Can you copy out the material from the line with "Pour stimuler son" through the end, changing "Bleu Russe" to "Russian Blue" and nothing else?
[Data records — start]
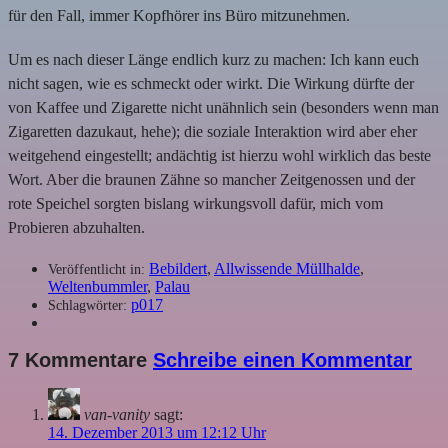
für den Fall, immer Kopfhörer ins Büro mitzunehmen.
Um es nach dieser Länge endlich kurz zu machen: Ich kann euch
nicht sagen, wie es schmeckt oder wirkt. Die Wirkung dürfte der
von Kaffee und Zigarette nicht unähnlich sein (besonders wenn man
Zigaretten dazukaut, hehe); die soziale Interaktion wird aber eher
weitgehend eingestellt; andächtig ist hierzu wohl wirklich das beste
Wort. Aber die braunen Zähne so mancher Zeitgenossen und der
rote Speichel sorgten bislang wirkungsvoll dafür, mich vom
Probieren abzuhalten.
Bebildert
,
Allwissende Müllhalde
,
Veröffentlicht in:
Weltenbummler
,
Palau
p017
Schlagwörter:
7 Kommentare
Schreibe einen Kommentar
van-vanity
sagt:
14. Dezember 2013 um 12:12 Uhr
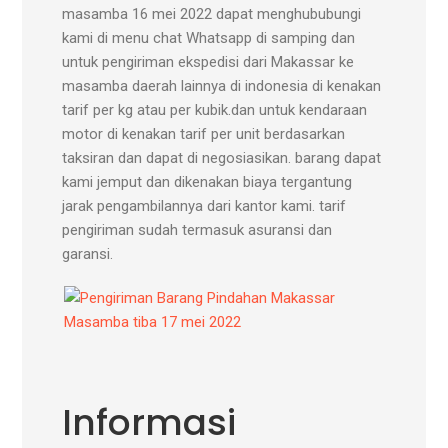
masamba 16 mei 2022 dapat menghububungi
kami di menu chat Whatsapp di samping dan
untuk pengiriman ekspedisi dari Makassar ke
masamba daerah lainnya di indonesia di kenakan
tarif per kg atau per kubik.dan untuk kendaraan
motor di kenakan tarif per unit berdasarkan
taksiran dan dapat di negosiasikan. barang dapat
kami jemput dan dikenakan biaya tergantung
jarak pengambilannya dari kantor kami. tarif
pengiriman sudah termasuk asuransi dan
garansi.
Informasi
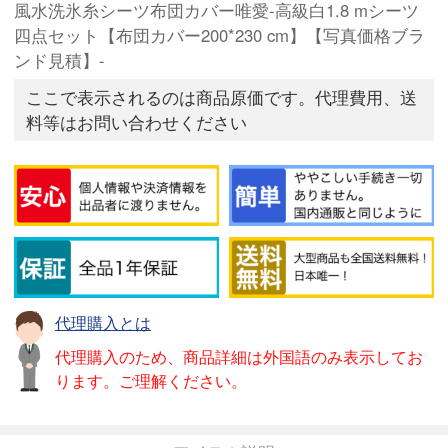
風水洗氷糸シーツ布団カバー唯愛-高級白1.8 mシーツ
四点セット【布団カバー200*230 cm】【写真価格ブラ
ンド見積】-
ここで表示されるのは商品原価です。代理費用、送
料等はお問い合わせください
代理購入とは
代理購入のため、商品詳細は外国語のみ表示してお
ります。ご理解ください。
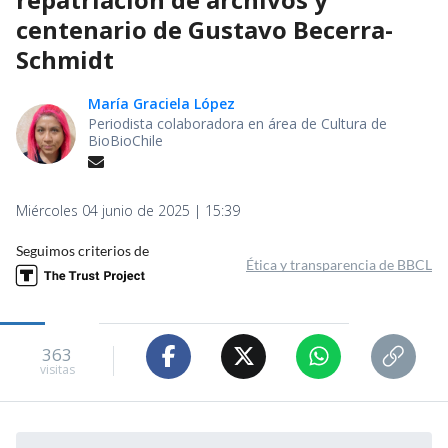
centenario de Gustavo Becerra-
Schmidt
María Graciela López
Periodista colaboradora en área de Cultura de
BioBioChile
Miércoles 04 junio de 2025 | 15:39
Seguimos criterios de
Ética y transparencia de BBCL
363
visitas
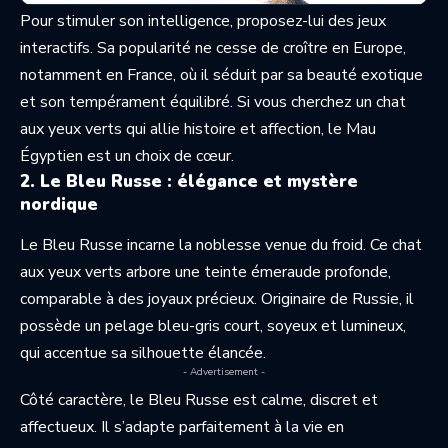
Pour stimuler son intelligence, proposez-lui des jeux
interactifs. Sa popularité ne cesse de croître en Europe,
notamment en France, où il séduit par sa beauté exotique
et son tempérament équilibré. Si vous cherchez un chat
aux yeux verts qui allie histoire et affection, le Mau
Égyptien est un choix de cœur.
2. Le Bleu Russe : élégance et mystère
nordique
Le Bleu Russe incarne la noblesse venue du froid. Ce chat
aux yeux verts arbore une teinte émeraude profonde,
comparable à des joyaux précieux. Originaire de Russie, il
possède un pelage bleu-gris court, soyeux et lumineux,
qui accentue sa silhouette élancée.
- Advertisement -
Côté caractère, le Bleu Russe est calme, discret et
affectueux. Il s’adapte parfaitement à la vie en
[Data records — finish]
Answer section |
Pour stimuler son intelligence, proposez-lui des jeux
interactifs. Sa popularité ne cesse de croître en Europe,
notamment en France, où il séduit par sa beauté exotique
et son tempérament équilibré. Si vous cherchez un chat
aux yeux verts qui allie histoire et affection, le Mau
Égyptien est un choix de cœur.
2. Le Russian Blue : élégance et mystère
nordique
Le Russian Blue incarne la noblesse venue du froid. Ce chat
aux yeux verts arbore une teinte émeraude profonde,
comparable à des joyaux précieux. Originaire de Russie, il
possède un pelage bleu-gris court, soyeux et lumineux,
qui accentue sa silhouette élancée.
- Advertisement -
Côté caractère, le Russian Blue est calme, discret et
affectueux. Il s’adapte parfaitement à la vie en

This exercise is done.